Magnesium: A Foundational Element of Life
Like many essential minerals and vitamins, magnesium plays a variety of roles in the human body. It is a cofactor in more than 300 biochemical reactions, with more yet to be discovered. When we lack this important mineral, even with a small deficiency, we have an increased risk of cardiovascular disease as well as symptoms that include memory loss, insomnia and muscle cramps. The link between magnesium and sleep disturbances has been of special interest to researchers because the exact mechanism behind this connection was previously unknown.
Magnesium and the Circadian Rhythm
A new study of magnesium and the circadian rhythm has found that this mineral is one of the chief players in our cells’ internal clocks. Magnesium levels in our cells oscillate, or rhythmically increase and decrease, throughout the day in a predictable pattern. The level of magnesium in a cell determines when the cell will be in high metabolic activity or in a period of rest and repair. When researchers adjusted magnesium levels in cells, the activity rate changed accordingly. These findings shed light on how magnesium deficiency may relate to sleep disorders and offers a possibly promising treatment for those who suffer from insomnia.
People who have low levels of magnesium in their diet, even levels that are not low enough to cause more serious symptoms, may not have enough magnesium to support optimal metabolism and a healthy circadian rhythm. This is especially concerning because the Western diet does not include a high amount of fruits, vegetables, soy, whole grains and other magnesium-rich foods. Knowledge of the link between magnesium and the circadian rhythm may encourage people to eat a more nutritious diet or supplement with magnesium, especially if they wish to sleep better.
Good Nutrition: The New Wonder Drug
Doctors and scientists are just beginning to discover the connections between good nutrition, good sleep and whole-body health. The link between magnesium and the circadian rhythm is one of many connections between essential nutrition and a healthy internal clock. The unique timing of fluctuations in magnesium levels in cells suggests that this mineral may be best used in a chronotherapeutic way. In other words, there may be optimal times during the day for people to take a magnesium supplement or eat foods rich in this nutrient. For example, choosing a bedtime snack that is high in magnesium may help people who struggle with insomnia to sleep better. Magnesium is already being used as an adjunct therapy for delirium, a disease that is deeply entwined with circadian rhythm disruption.
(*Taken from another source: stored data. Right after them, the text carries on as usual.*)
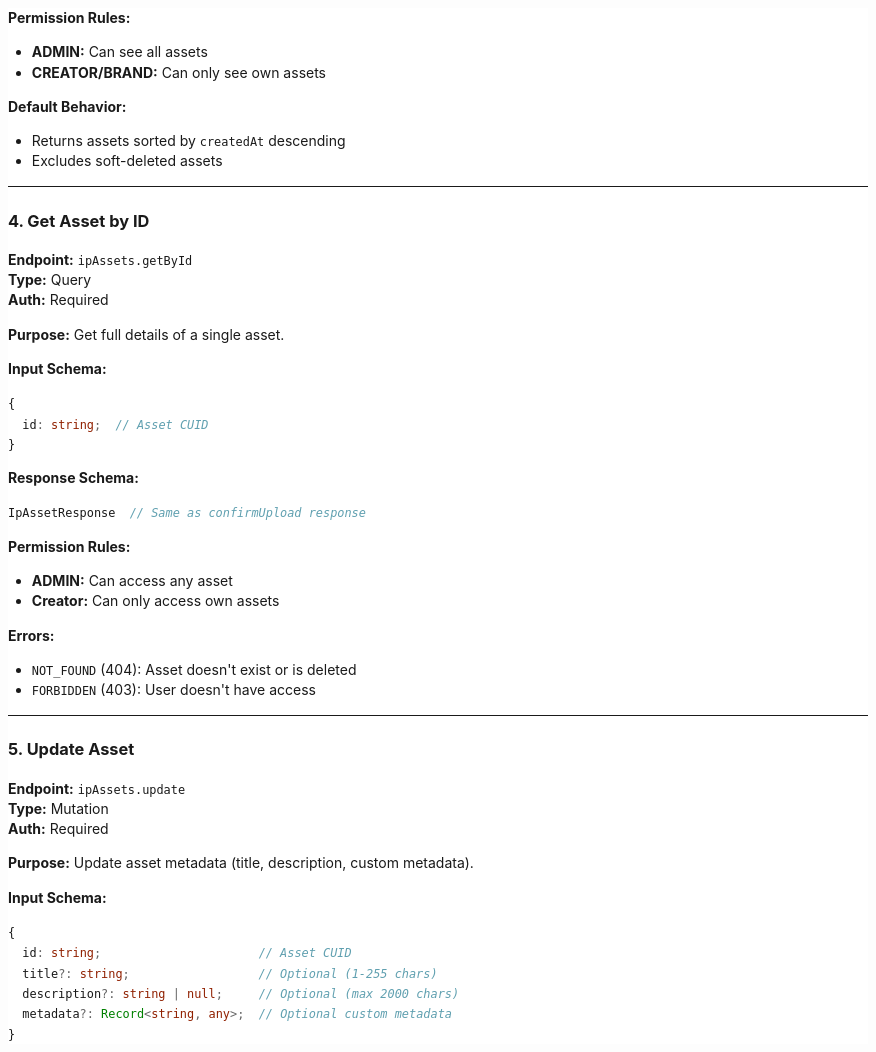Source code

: **Permission Rules:**
- **ADMIN:** Can see all assets
- **CREATOR/BRAND:** Can only see own assets

**Default Behavior:**
- Returns assets sorted by `createdAt` descending
- Excludes soft-deleted assets

---

### 4. Get Asset by ID

**Endpoint:** `ipAssets.getById`  
**Type:** Query  
**Auth:** Required

**Purpose:** Get full details of a single asset.

**Input Schema:**
```typescript
{
  id: string;  // Asset CUID
}
```

**Response Schema:**
```typescript
IpAssetResponse  // Same as confirmUpload response
```

**Permission Rules:**
- **ADMIN:** Can access any asset
- **Creator:** Can only access own assets

**Errors:**
- `NOT_FOUND` (404): Asset doesn't exist or is deleted
- `FORBIDDEN` (403): User doesn't have access

---

### 5. Update Asset

**Endpoint:** `ipAssets.update`  
**Type:** Mutation  
**Auth:** Required

**Purpose:** Update asset metadata (title, description, custom metadata).

**Input Schema:**
```typescript
{
  id: string;                      // Asset CUID
  title?: string;                  // Optional (1-255 chars)
  description?: string | null;     // Optional (max 2000 chars)
  metadata?: Record<string, any>;  // Optional custom metadata
}
```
Understanding the way that different nutrients interact with the circadian rhythm can help researchers to develop more effective treatments for common ailments such as insomnia. This knowledge can also help when it comes to chronotherapy, the science of timing medications and therapies so they will be present during the time in the cell cycle when they can best be used. New medical discoveries in the field of chronobiology can help improve lives by allowing doctors to treat diseases in safer and more effective ways, in sync with the body’s natural rhythms.